08 May, 2006

Oraface oratory

Before I moved to London, whenever I visited the city I would always find bits of the place got up my nose. Literally.

I'd find them emerging out of my nostrils, and indeed from my ears, for at least 48 hours following my return home. For the urban myth is true: your snot does change colour when you go to London, turning from, well, a reassuring ochre to a crappy brown or depressing black.

Whenever this happened I always thanked my good fortune to not be a permanent resident of the metropolis, given this would surely mean your nose constantly ran soot and you'd greet each new dawn by coughing up a bucket of phlegm.

When I found I had no choice but to move to London, however, I compounded my insanitary insecurities by opting to live on the Northern Line, aka the Misery Line, aka the capital's chimney. "You use the Northern Line?" mused my boss the other day. "That's the dirtiest, smelliest one of them all," he added, as if doing me a favour.

All of this is accurate and beyond argument - but as with all new environments, both physical and mental, you find yourself and your body adjusting in the end. I don't have black snot anymore. I don't cough up gallons of bile as soon as I wake up. I don't think I arrive in work stinking of soot.

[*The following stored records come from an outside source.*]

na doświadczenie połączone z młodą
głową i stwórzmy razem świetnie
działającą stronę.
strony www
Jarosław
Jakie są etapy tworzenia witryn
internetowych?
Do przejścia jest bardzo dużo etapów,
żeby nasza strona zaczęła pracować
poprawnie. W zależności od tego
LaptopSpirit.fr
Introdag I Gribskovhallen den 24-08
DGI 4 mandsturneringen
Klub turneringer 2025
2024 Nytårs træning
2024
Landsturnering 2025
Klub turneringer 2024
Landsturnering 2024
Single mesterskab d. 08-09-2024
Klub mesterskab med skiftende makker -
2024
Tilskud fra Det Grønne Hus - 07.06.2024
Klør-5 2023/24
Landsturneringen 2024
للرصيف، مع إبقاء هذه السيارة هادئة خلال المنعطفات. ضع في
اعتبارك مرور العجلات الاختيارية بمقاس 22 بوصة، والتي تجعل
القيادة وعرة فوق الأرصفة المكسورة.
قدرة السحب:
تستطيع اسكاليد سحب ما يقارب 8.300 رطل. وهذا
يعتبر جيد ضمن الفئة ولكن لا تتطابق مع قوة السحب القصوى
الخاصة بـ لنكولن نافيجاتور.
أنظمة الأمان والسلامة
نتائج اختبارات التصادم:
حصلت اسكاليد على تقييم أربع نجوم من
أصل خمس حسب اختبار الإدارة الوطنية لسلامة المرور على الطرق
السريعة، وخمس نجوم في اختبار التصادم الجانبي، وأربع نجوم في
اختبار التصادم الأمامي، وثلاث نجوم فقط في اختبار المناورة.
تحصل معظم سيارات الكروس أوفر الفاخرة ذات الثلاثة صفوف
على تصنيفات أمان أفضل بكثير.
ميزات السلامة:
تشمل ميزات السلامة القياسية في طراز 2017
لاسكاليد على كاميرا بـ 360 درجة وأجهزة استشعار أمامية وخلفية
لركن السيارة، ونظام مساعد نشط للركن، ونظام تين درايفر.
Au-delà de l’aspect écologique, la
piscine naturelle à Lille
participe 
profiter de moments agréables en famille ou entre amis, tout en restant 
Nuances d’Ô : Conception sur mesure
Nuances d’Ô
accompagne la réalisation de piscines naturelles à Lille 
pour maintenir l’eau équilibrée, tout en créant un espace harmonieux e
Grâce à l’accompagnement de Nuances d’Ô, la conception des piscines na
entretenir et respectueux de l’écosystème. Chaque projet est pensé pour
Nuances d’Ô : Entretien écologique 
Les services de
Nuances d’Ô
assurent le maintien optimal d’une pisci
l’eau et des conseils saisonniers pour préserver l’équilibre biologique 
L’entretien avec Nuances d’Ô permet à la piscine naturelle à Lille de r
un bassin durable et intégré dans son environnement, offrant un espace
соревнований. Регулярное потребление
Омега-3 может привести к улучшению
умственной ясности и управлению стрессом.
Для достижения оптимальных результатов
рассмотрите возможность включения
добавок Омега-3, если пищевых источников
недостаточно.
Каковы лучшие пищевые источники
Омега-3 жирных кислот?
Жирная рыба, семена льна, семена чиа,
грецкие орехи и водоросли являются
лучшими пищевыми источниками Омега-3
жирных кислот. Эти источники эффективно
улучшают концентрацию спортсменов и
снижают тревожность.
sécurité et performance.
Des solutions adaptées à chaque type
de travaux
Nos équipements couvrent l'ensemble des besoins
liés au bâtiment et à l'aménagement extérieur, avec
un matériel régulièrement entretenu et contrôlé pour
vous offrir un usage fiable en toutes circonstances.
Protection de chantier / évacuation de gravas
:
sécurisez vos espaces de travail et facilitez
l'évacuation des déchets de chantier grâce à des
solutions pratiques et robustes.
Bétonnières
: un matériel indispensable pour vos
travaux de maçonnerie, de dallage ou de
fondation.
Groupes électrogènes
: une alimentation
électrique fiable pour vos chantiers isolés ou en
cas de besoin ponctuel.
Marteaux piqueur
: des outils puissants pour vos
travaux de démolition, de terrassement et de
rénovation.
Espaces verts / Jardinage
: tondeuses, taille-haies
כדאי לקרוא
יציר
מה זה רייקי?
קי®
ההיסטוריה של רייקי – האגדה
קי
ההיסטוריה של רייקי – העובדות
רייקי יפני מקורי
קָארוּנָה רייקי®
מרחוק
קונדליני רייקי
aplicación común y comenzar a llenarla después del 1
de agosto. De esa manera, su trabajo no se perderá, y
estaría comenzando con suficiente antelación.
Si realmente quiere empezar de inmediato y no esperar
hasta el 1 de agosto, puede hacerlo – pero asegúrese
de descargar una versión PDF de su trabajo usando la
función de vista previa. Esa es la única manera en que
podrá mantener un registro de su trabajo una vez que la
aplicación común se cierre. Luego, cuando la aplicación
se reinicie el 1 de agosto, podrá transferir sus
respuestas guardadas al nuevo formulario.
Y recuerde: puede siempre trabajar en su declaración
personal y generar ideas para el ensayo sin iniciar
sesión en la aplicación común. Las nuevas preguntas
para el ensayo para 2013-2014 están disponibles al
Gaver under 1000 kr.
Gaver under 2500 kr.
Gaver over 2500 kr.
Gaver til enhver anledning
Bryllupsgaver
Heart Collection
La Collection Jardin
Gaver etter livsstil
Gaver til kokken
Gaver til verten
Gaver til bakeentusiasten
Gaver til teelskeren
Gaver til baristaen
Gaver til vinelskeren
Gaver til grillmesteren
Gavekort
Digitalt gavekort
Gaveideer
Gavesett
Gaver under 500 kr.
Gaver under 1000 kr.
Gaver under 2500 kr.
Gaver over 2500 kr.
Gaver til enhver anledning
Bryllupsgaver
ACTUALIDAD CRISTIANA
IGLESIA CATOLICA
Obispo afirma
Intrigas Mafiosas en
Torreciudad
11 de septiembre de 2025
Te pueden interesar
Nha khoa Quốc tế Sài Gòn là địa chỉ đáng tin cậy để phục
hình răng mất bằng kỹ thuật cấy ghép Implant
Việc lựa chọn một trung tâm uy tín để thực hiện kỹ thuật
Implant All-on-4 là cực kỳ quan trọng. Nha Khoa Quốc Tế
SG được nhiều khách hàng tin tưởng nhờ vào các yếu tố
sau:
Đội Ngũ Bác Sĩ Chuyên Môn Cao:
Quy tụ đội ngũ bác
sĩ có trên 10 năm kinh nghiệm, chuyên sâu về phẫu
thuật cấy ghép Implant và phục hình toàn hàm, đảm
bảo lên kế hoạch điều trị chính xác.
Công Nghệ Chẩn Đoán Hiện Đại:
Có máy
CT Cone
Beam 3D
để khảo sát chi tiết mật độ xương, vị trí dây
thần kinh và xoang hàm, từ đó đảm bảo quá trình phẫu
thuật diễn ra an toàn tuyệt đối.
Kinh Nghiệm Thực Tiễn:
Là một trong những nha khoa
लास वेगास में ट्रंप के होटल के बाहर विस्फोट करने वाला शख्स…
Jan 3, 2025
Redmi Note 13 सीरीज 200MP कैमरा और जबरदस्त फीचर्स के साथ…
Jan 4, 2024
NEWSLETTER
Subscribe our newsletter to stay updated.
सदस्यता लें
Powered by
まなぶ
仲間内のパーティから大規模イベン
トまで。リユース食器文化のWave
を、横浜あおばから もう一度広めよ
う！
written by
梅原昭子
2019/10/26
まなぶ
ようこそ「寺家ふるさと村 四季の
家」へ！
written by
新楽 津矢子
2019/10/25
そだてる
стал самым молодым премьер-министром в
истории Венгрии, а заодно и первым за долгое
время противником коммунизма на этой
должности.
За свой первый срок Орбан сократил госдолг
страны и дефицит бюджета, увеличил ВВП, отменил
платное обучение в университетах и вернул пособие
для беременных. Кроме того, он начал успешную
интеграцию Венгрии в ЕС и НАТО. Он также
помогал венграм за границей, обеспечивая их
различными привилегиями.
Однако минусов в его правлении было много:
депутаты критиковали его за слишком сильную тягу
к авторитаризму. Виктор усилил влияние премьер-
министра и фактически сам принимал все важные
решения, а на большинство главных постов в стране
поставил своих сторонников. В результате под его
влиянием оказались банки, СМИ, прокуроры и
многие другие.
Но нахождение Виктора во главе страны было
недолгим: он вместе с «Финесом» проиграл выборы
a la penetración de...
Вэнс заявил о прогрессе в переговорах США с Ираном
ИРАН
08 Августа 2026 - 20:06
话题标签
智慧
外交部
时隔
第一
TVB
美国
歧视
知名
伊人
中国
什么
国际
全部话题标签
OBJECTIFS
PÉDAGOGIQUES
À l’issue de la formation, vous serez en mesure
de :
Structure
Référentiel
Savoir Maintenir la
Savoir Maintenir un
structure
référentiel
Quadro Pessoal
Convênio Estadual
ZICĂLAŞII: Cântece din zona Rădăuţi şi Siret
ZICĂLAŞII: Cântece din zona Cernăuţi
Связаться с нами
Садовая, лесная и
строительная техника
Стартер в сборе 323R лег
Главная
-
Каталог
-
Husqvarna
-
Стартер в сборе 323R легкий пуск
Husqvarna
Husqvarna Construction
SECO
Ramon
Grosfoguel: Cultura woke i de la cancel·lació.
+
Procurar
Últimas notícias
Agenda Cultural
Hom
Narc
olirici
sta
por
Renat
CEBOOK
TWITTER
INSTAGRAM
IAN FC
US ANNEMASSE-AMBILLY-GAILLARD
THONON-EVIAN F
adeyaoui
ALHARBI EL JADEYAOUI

But I'm well aware of how my own appearance and general wellbeing has deteriorated since I moved here, and how the difference between walking to work through a leafy pleasant suburb and spending half an hour several metres underground shakes up your outlook on life.

If I left London now I'm sure I'd spent several weeks spluttering and choking on its grisly residue. As long as I remain here, though, I know I won't. Which begs the question, where is all of that bile presently residing? How is it hiding itself from view? It seems to me there's a whiff of conspiracy in the air. Or at least I think there is. My nose is too clogged up to really tell.